### STORED DATA ###
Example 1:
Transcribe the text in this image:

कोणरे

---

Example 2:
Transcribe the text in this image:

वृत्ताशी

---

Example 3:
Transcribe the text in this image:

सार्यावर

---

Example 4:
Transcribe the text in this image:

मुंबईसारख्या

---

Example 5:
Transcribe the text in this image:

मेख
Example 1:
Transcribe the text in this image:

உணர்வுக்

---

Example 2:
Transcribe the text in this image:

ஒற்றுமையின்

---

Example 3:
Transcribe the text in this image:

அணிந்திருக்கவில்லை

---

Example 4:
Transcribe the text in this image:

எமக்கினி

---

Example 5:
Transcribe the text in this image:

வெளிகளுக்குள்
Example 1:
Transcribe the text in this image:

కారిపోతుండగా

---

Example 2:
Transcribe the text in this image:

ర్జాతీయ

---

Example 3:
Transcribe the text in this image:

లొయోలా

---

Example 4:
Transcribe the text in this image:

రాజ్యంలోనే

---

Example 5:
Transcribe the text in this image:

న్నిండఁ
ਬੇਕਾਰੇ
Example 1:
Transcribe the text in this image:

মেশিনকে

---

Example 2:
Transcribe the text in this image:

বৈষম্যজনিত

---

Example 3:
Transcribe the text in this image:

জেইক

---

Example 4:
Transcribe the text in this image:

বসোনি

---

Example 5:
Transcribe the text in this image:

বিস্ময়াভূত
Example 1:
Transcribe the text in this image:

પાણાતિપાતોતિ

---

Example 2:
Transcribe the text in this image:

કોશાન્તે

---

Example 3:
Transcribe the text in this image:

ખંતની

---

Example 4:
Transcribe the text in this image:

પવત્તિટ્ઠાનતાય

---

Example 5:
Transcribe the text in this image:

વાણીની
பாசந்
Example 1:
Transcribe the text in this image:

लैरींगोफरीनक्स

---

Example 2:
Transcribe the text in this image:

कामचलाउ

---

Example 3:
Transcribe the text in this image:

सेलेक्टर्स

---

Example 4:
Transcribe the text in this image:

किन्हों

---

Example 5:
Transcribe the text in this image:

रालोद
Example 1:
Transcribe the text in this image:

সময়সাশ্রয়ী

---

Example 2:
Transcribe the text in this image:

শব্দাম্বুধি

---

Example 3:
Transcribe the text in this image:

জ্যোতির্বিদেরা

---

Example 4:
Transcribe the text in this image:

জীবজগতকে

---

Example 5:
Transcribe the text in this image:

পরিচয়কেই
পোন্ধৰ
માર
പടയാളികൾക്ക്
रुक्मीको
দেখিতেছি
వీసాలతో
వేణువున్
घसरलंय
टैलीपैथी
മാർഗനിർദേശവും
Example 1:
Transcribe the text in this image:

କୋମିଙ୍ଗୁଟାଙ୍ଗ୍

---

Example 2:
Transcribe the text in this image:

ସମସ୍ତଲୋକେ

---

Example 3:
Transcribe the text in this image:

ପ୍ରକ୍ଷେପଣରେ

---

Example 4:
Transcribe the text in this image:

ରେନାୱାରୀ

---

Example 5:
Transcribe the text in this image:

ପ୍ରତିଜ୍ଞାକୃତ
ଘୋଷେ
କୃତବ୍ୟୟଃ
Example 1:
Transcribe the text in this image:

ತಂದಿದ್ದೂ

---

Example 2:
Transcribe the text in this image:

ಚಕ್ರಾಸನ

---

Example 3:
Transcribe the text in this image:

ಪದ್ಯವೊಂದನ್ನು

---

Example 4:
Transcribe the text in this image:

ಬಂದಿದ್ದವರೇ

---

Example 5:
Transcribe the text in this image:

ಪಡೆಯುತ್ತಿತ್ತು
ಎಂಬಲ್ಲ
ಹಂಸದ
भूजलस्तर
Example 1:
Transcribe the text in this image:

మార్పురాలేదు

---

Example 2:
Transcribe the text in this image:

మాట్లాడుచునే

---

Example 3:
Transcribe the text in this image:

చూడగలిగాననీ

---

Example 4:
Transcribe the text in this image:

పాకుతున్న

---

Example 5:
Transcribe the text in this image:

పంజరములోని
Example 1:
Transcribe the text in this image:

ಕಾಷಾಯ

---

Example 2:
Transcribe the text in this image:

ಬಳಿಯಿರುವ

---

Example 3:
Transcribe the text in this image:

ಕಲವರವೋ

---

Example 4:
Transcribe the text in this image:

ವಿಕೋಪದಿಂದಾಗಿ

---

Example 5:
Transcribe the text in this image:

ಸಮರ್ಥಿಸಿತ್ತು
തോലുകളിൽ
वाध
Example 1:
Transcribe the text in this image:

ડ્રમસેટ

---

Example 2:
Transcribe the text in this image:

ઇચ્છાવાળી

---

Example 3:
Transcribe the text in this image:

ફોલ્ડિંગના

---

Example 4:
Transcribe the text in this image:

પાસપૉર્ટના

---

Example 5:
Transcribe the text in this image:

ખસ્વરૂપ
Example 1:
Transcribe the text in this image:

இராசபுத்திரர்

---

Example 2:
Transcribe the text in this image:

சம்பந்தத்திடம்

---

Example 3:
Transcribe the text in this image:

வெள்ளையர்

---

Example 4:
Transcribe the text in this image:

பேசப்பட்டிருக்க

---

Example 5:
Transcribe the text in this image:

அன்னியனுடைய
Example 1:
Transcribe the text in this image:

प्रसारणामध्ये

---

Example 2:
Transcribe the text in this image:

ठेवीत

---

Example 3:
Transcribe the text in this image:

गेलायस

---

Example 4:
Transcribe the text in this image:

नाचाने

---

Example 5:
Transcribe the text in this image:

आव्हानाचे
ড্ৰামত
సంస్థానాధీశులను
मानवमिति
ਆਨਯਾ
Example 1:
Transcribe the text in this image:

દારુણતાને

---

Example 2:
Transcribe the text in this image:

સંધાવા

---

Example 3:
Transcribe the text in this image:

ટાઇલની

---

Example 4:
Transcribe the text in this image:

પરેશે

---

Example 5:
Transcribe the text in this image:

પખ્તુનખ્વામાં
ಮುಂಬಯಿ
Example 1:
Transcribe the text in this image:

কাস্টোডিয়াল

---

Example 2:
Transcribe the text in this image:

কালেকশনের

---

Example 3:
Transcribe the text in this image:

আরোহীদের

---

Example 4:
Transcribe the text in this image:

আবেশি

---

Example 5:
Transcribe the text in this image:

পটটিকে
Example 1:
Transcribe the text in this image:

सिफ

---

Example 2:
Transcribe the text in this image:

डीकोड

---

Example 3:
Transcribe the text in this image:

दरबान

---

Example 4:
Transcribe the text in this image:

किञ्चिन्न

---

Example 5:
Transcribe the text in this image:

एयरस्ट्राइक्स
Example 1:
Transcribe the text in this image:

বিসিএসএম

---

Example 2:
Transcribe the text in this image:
###
EXERCISE: Make an exact copy of all the data.

RESPONSE AREA:
Example 1:
Transcribe the text in this image:

कोणरे

---

Example 2:
Transcribe the text in this image:

वृत्ताशी

---

Example 3:
Transcribe the text in this image:

सार्यावर

---

Example 4:
Transcribe the text in this image:

मुंबईसारख्या

---

Example 5:
Transcribe the text in this image:

मेख
Example 1:
Transcribe the text in this image:

உணர்வுக்

---

Example 2:
Transcribe the text in this image:

ஒற்றுமையின்

---

Example 3:
Transcribe the text in this image:

அணிந்திருக்கவில்லை

---

Example 4:
Transcribe the text in this image:

எமக்கினி

---

Example 5:
Transcribe the text in this image:

வெளிகளுக்குள்
Example 1:
Transcribe the text in this image:

కారిపోతుండగా

---

Example 2:
Transcribe the text in this image:

ర్జాతీయ

---

Example 3:
Transcribe the text in this image:

లొయోలా

---

Example 4:
Transcribe the text in this image:

రాజ్యంలోనే

---

Example 5:
Transcribe the text in this image:

న్నిండఁ
ਬੇਕਾਰੇ
Example 1:
Transcribe the text in this image:

মেশিনকে

---

Example 2:
Transcribe the text in this image:

বৈষম্যজনিত

---

Example 3:
Transcribe the text in this image:

জেইক

---

Example 4:
Transcribe the text in this image:

বসোনি

---

Example 5:
Transcribe the text in this image:

বিস্ময়াভূত
Example 1:
Transcribe the text in this image:

પાણાતિપાતોતિ

---

Example 2:
Transcribe the text in this image:

કોશાન્તે

---

Example 3:
Transcribe the text in this image:

ખંતની

---

Example 4:
Transcribe the text in this image:

પવત્તિટ્ઠાનતાય

---

Example 5:
Transcribe the text in this image:

વાણીની
பாசந்
Example 1:
Transcribe the text in this image:

लैरींगोफरीनक्स

---

Example 2:
Transcribe the text in this image:

कामचलाउ

---

Example 3:
Transcribe the text in this image:

सेलेक्टर्स

---

Example 4:
Transcribe the text in this image:

किन्हों

---

Example 5:
Transcribe the text in this image:

रालोद
Example 1:
Transcribe the text in this image:

সময়সাশ্রয়ী

---

Example 2:
Transcribe the text in this image:

শব্দাম্বুধি

---

Example 3:
Transcribe the text in this image:

জ্যোতির্বিদেরা

---

Example 4:
Transcribe the text in this image:

জীবজগতকে

---

Example 5:
Transcribe the text in this image:

পরিচয়কেই
পোন্ধৰ
માર
പടയാളികൾക്ക്
रुक्मीको
দেখিতেছি
వీసాలతో
వేణువున్
घसरलंय
टैलीपैथी
മാർഗനിർദേശവും
Example 1:
Transcribe the text in this image:

କୋମିଙ୍ଗୁଟାଙ୍ଗ୍

---

Example 2:
Transcribe the text in this image:

ସମସ୍ତଲୋକେ

---

Example 3:
Transcribe the text in this image:

ପ୍ରକ୍ଷେପଣରେ

---

Example 4:
Transcribe the text in this image:

ରେନାୱାରୀ

---

Example 5:
Transcribe the text in this image:

ପ୍ରତିଜ୍ଞାକୃତ
ଘୋଷେ
କୃତବ୍ୟୟଃ
Example 1:
Transcribe the text in this image:

ತಂದಿದ್ದೂ

---

Example 2:
Transcribe the text in this image:

ಚಕ್ರಾಸನ

---

Example 3:
Transcribe the text in this image:

ಪದ್ಯವೊಂದನ್ನು

---

Example 4:
Transcribe the text in this image:

ಬಂದಿದ್ದವರೇ

---

Example 5:
Transcribe the text in this image:

ಪಡೆಯುತ್ತಿತ್ತು
ಎಂಬಲ್ಲ
ಹಂಸದ
भूजलस्तर
Example 1:
Transcribe the text in this image:

మార్పురాలేదు

---

Example 2:
Transcribe the text in this image:

మాట్లాడుచునే

---

Example 3:
Transcribe the text in this image:

చూడగలిగాననీ

---

Example 4:
Transcribe the text in this image:

పాకుతున్న

---

Example 5:
Transcribe the text in this image:

పంజరములోని
Example 1:
Transcribe the text in this image:

ಕಾಷಾಯ

---

Example 2:
Transcribe the text in this image:

ಬಳಿಯಿರುವ

---

Example 3:
Transcribe the text in this image:

ಕಲವರವೋ

---

Example 4:
Transcribe the text in this image:

ವಿಕೋಪದಿಂದಾಗಿ

---

Example 5:
Transcribe the text in this image:

ಸಮರ್ಥಿಸಿತ್ತು
തോലുകളിൽ
वाध
Example 1:
Transcribe the text in this image:

ડ્રમસેટ

---

Example 2:
Transcribe the text in this image:

ઇચ્છાવાળી

---

Example 3:
Transcribe the text in this image:

ફોલ્ડિંગના

---

Example 4:
Transcribe the text in this image:

પાસપૉર્ટના

---

Example 5:
Transcribe the text in this image:

ખસ્વરૂપ
Example 1:
Transcribe the text in this image:

இராசபுத்திரர்

---

Example 2:
Transcribe the text in this image:

சம்பந்தத்திடம்

---

Example 3:
Transcribe the text in this image:

வெள்ளையர்

---

Example 4:
Transcribe the text in this image:

பேசப்பட்டிருக்க

---

Example 5:
Transcribe the text in this image:

அன்னியனுடைய
Example 1:
Transcribe the text in this image:

प्रसारणामध्ये

---

Example 2:
Transcribe the text in this image:

ठेवीत

---

Example 3:
Transcribe the text in this image:

गेलायस

---

Example 4:
Transcribe the text in this image:

नाचाने

---

Example 5:
Transcribe the text in this image:

आव्हानाचे
ড্ৰামত
సంస్థానాధీశులను
मानवमिति
ਆਨਯਾ
Example 1:
Transcribe the text in this image:

દારુણતાને

---

Example 2:
Transcribe the text in this image:

સંધાવા

---

Example 3:
Transcribe the text in this image:

ટાઇલની

---

Example 4:
Transcribe the text in this image:

પરેશે

---

Example 5:
Transcribe the text in this image:

પખ્તુનખ્વામાં
ಮುಂಬಯಿ
Example 1:
Transcribe the text in this image:

কাস্টোডিয়াল

---

Example 2:
Transcribe the text in this image:

কালেকশনের

---

Example 3:
Transcribe the text in this image:

আরোহীদের

---

Example 4:
Transcribe the text in this image:

আবেশি

---

Example 5:
Transcribe the text in this image:

পটটিকে
Example 1:
Transcribe the text in this image:

सिफ

---

Example 2:
Transcribe the text in this image:

डीकोड

---

Example 3:
Transcribe the text in this image:

दरबान

---

Example 4:
Transcribe the text in this image:

किञ्चिन्न

---

Example 5:
Transcribe the text in this image:

एयरस्ट्राइक्स
Example 1:
Transcribe the text in this image:

বিসিএসএম

---

Example 2:
Transcribe the text in this image:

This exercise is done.